The meeting of shareholders on 19 March 2012

[90] ts 74.

  1. Under cross-examination the plaintiff said he did not recall receiving an agenda for the meeting of shareholders in March 2012; nor did he recall getting it at the meeting.[91]  He could not recall the first time he saw the minutes of the meeting but agreed the minutes recorded him and other shareholders having been present.[92]  He could not remember receiving a copy of the meeting's agenda but concedes that he could have.[93]

    [91] ts 102.

    [92] ts 102.

    [93] ts 103.

  2. The plaintiff could not recollect being handed the reports (including the sales performance report) at the meeting.  He said he 'presumed' that he participated in the meeting and conceded that he could have received the reports prior to the meeting.[94]

    [94] ts 104 - ts 105.

  3. The plaintiff could not recall whether Beacon Capital's sales performance was studied in detail at the meeting.  He conceded that the minutes recorded the budget report being put up on a screen and the sales performance being studied in detail.[95]

    [95] ts 105.

--------------------------------------------------

**Exercise requirements:**
**a.** Answer these questions using the text on the 19 March 2012 shareholders' meeting:
(i) What did the plaintiff agree the minutes recorded about who was present?
(ii) What did the plaintiff say he "presumed"?
(iii) According to the minutes, what was put up on a screen at the meeting?
**b.** Reproduce the text on the 19 March 2012 shareholders' meeting word for word, from "2. The plaintiff" up to and including "104 - ts 105.".

--------------------------------------------------

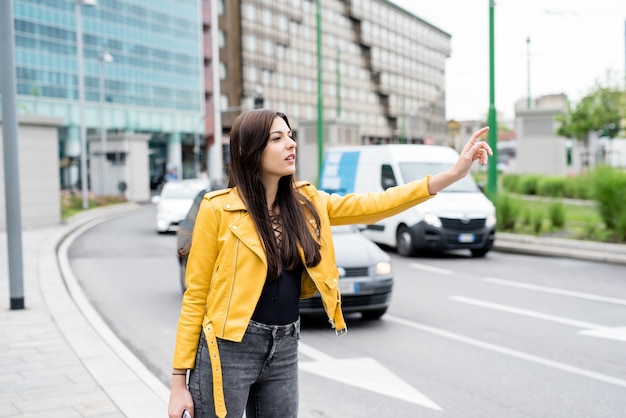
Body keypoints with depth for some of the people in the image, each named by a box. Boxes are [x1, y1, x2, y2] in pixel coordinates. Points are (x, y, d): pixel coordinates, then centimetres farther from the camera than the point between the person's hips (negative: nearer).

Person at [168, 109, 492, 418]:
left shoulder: (305, 202, 5)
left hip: (285, 349, 5)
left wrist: (455, 173, -7)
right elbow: (195, 296, -7)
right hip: (229, 350, -5)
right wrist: (180, 379, -9)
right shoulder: (219, 208, -10)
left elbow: (371, 206, 1)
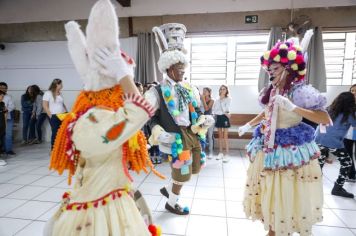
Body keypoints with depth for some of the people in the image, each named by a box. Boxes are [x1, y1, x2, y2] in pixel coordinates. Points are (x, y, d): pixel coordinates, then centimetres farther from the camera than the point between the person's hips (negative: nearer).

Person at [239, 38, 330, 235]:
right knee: (268, 190, 15)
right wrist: (248, 125, 23)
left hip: (291, 148, -6)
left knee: (289, 193, 4)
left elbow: (325, 119, -21)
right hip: (268, 146, 7)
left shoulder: (300, 91, -15)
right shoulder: (271, 91, 5)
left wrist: (293, 108, -30)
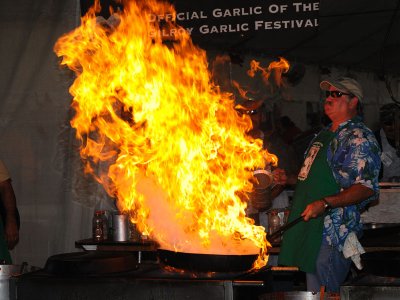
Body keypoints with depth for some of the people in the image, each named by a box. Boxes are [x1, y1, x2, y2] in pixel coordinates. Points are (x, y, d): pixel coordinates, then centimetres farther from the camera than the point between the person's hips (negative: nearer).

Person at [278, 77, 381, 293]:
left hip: (333, 232, -9)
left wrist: (325, 203, -27)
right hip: (309, 226, 9)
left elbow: (367, 188, -19)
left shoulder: (359, 138, -10)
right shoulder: (325, 134, 20)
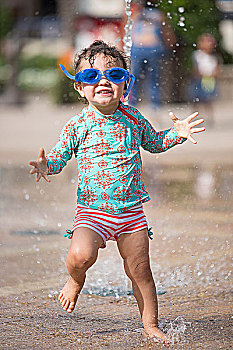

--------------------------------------------------

**Responses in order:**
**a.**
(i) That he and other shareholders were present.
(ii) That he participated in the meeting.
(iii) The budget report.

**b.**
2. The plaintiff could not recollect being handed the reports (including the sales performance report) at the meeting.  He said he 'presumed' that he participated in the meeting and conceded that he could have received the reports prior to the meeting.[94]

    [94] ts 104 - ts 105.